My visits aren't being recorded. Are they landing with a NULL host?
No — a non-resolving host doesn't produce a NULL-host row, it produces no row. recordPublicVisit returns null (caller 204s) when the host doesn't resolve; when it does resolve it stores that host string. The real failure mode is dropped visits — getHost() returned empty and the gateway fell back to its own host, which then either failed tenant resolution (visit dropped) or, if the gateway host happens to map to a tenant, attributed the visit to the wrong host.
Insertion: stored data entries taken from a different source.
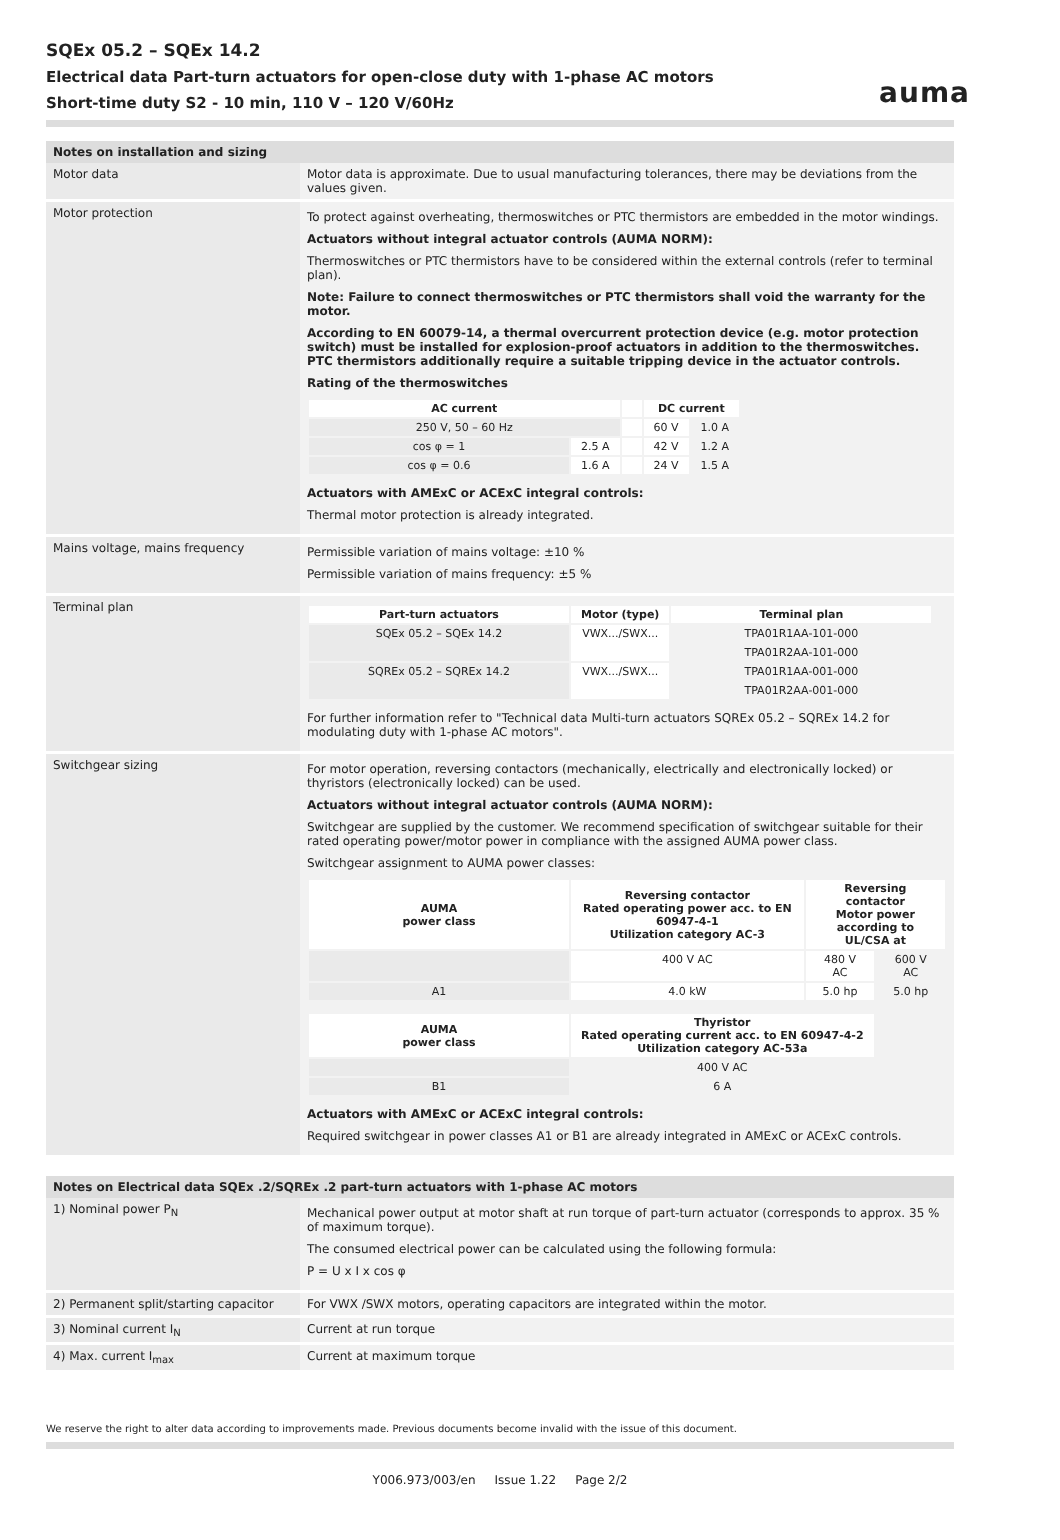auma
SQEx 05.2 – SQEx 14.2
Electrical data Part-turn actuators for open-close duty with 1-phase AC motors
Short-time duty S2 - 10 min, 110 V – 120 V/60Hz
Notes on installation and sizing
| Motor data | Motor data is approximate. Due to usual manufacturing tolerances, there may be deviations from the values given. |
| Motor protection | To protect against overheating, thermoswitches or PTC thermistors are embedded in the motor windings. Actuators without integral actuator controls (AUMA NORM): Thermoswitches or PTC thermistors have to be considered within the external controls (refer to terminal plan). Note: Failure to connect thermoswitches or PTC thermistors shall void the warranty for the motor. According to EN 60079-14, a thermal overcurrent protection device (e.g. motor protection switch) must be installed for explosion-proof actuators in addition to the thermoswitches. PTC thermistors additionally require a suitable tripping device in the actuator controls. Rating of the thermoswitches / AC current / / / DC current / / / --- / --- / --- / --- / --- / / 250 V, 50 – 60 Hz / / / 60 V / 1.0 A / / cos φ = 1 / 2.5 A / / 42 V / 1.2 A / / cos φ = 0.6 / 1.6 A / / 24 V / 1.5 A / Actuators with AMExC or ACExC integral controls: Thermal motor protection is already integrated. |
| Mains voltage, mains frequency | Permissible variation of mains voltage: ±10 % Permissible variation of mains frequency: ±5 % |
| Terminal plan | / Part-turn actuators / Motor (type) / Terminal plan / / --- / --- / --- / / SQEx 05.2 – SQEx 14.2 / VWX.../SWX... / TPA01R1AA-101-000 / / / / TPA01R2AA-101-000 / / SQREx 05.2 – SQREx 14.2 / VWX.../SWX... / TPA01R1AA-001-000 / / / / TPA01R2AA-001-000 / For further information refer to "Technical data Multi-turn actuators SQREx 05.2 – SQREx 14.2 for modulating duty with 1-phase AC motors". |
| Switchgear sizing | For motor operation, reversing contactors (mechanically, electrically and electronically locked) or thyristors (electronically locked) can be used. Actuators without integral actuator controls (AUMA NORM): Switchgear are supplied by the customer. We recommend specification of switchgear suitable for their rated operating power/motor power in compliance with the assigned AUMA power class. Switchgear assignment to AUMA power classes: / AUMA power class / Reversing contactor Rated operating power acc. to EN 60947-4-1 Utilization category AC-3 / Reversing contactor Motor power according to UL/CSA at / / / --- / --- / --- / --- / / / 400 V AC / 480 V AC / 600 V AC / / A1 / 4.0 kW / 5.0 hp / 5.0 hp / / AUMA power class / Thyristor Rated operating current acc. to EN 60947-4-2 Utilization category AC-53a / / --- / --- / / / 400 V AC / / B1 / 6 A / Actuators with AMExC or ACExC integral controls: Required switchgear in power classes A1 or B1 are already integrated in AMExC or ACExC controls. |
Notes on Electrical data SQEx .2/SQREx .2 part-turn actuators with 1-phase AC motors
| 1) Nominal power P<sub>N</sub> | Mechanical power output at motor shaft at run torque of part-turn actuator (corresponds to approx. 35 % of maximum torque). The consumed electrical power can be calculated using the following formula: P = U x I x cos φ |
| 2) Permanent split/starting capacitor | For VWX /SWX motors, operating capacitors are integrated within the motor. |
| 3) Nominal current I<sub>N</sub> | Current at run torque |
| 4) Max. current I<sub>max</sub> | Current at maximum torque |
We reserve the right to alter data according to improvements made. Previous documents become invalid with the issue of this document.
Y006.973/003/en Issue 1.22 Page 2/2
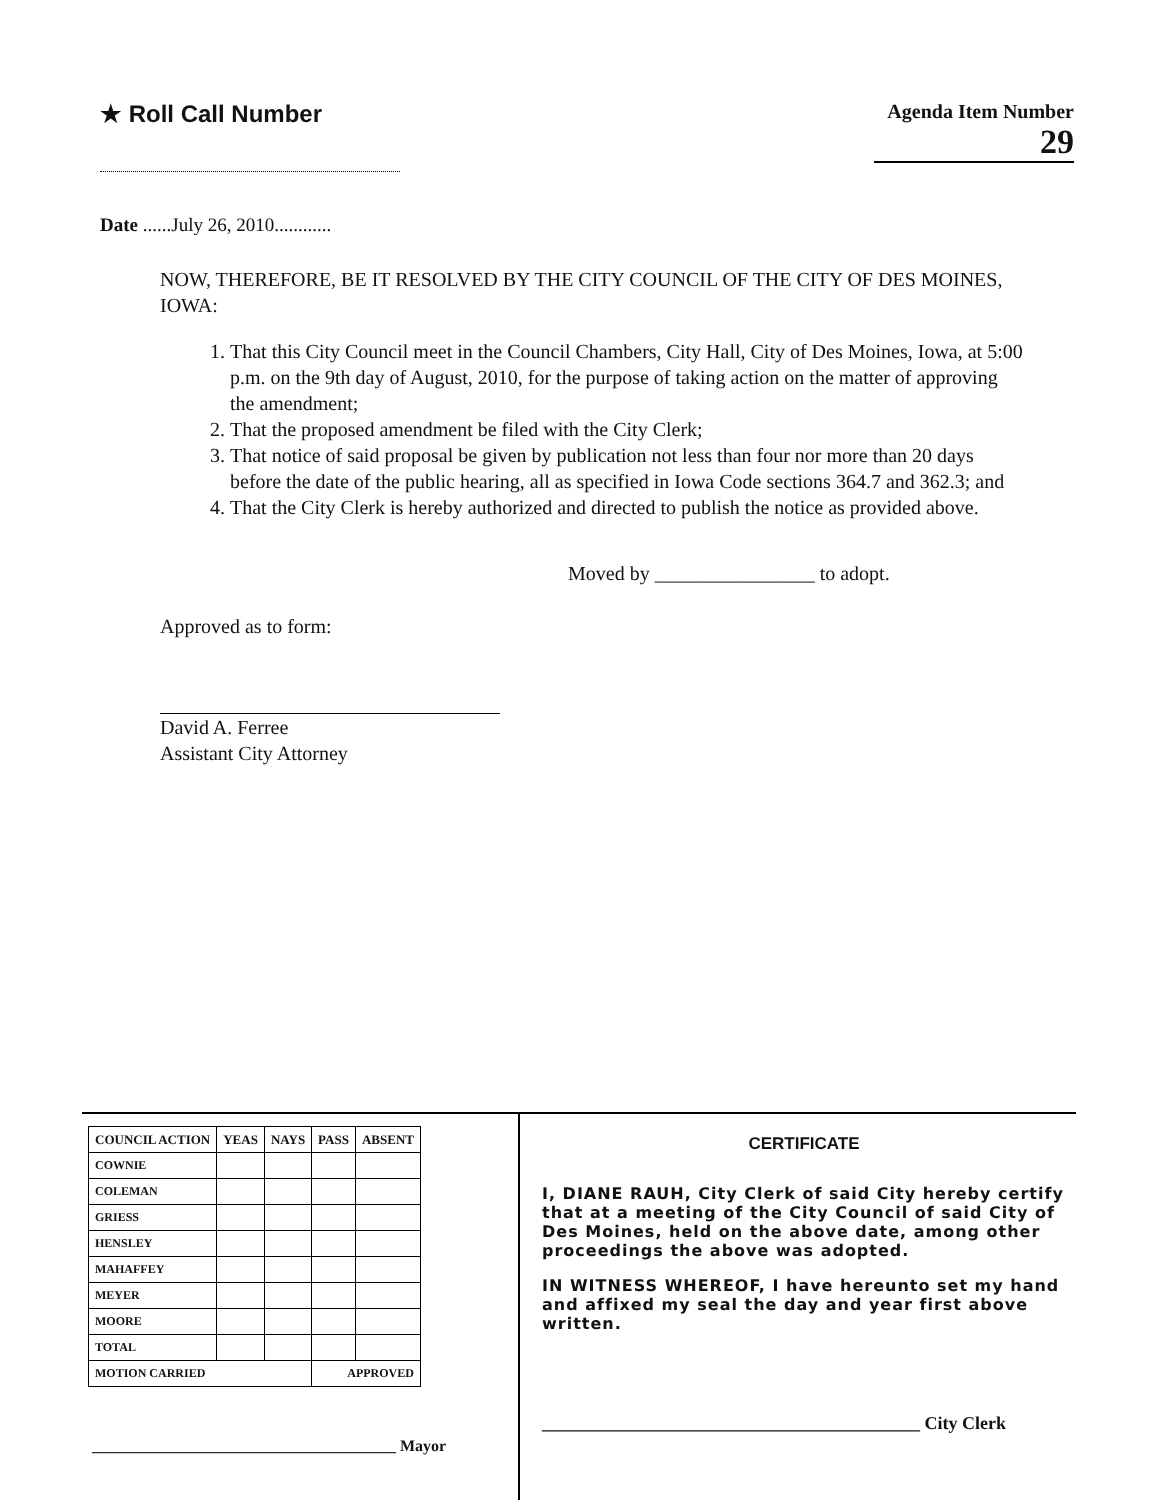★ Roll Call Number
Agenda Item Number
29
Date ......July 26, 2010............
NOW, THEREFORE, BE IT RESOLVED BY THE CITY COUNCIL OF THE CITY OF DES MOINES, IOWA:
1. That this City Council meet in the Council Chambers, City Hall, City of Des Moines, Iowa, at 5:00 p.m. on the 9th day of August, 2010, for the purpose of taking action on the matter of approving the amendment;
2. That the proposed amendment be filed with the City Clerk;
3. That notice of said proposal be given by publication not less than four nor more than 20 days before the date of the public hearing, all as specified in Iowa Code sections 364.7 and 362.3; and
4. That the City Clerk is hereby authorized and directed to publish the notice as provided above.
Moved by ________________ to adopt.
Approved as to form:
David A. Ferree
Assistant City Attorney
| COUNCIL ACTION | YEAS | NAYS | PASS | ABSENT |
| --- | --- | --- | --- | --- |
| COWNIE | | | | |
| COLEMAN | | | | |
| GRIESS | | | | |
| HENSLEY | | | | |
| MAHAFFEY | | | | |
| MEYER | | | | |
| MOORE | | | | |
| TOTAL | | | | |
| MOTION CARRIED | | | APPROVED | |
______________________________________ Mayor
CERTIFICATE
I, DIANE RAUH, City Clerk of said City hereby certify that at a meeting of the City Council of said City of Des Moines, held on the above date, among other proceedings the above was adopted.
IN WITNESS WHEREOF, I have hereunto set my hand and affixed my seal the day and year first above written.
__________________________________________ City Clerk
Make sure your middleware client reads x-forwarded-host/host from the request, and set NUKIPA_TENANT_HOST as the build/edge fallback.
A job is stuck in running. Will it ever resolve?
Yes — the jobs sweeper marks any running row with no heartbeat for 6 minutes as failed { code: 'orphaned' } (default JOBS_ORPHAN_AFTER_MS = 360_000, sweep interval 30s). If a worker dies mid-job it won't hang forever; it'll flip to failed and you re-enqueue.
Resend webhook events aren't updating delivery rows. Where's the break?
The signature is verified at the gateway (svix), not the newsletters service. A 401 bad signature at the gateway means RESEND_WEBHOOK_SECRET is wrong or missing. Past the gateway, every event is archived into newsletters.events regardless of whether the delivery row correlates — so if events are arriving but rows aren't moving, the resend_message_id isn't matching a delivery (check that the send actually recorded message ids).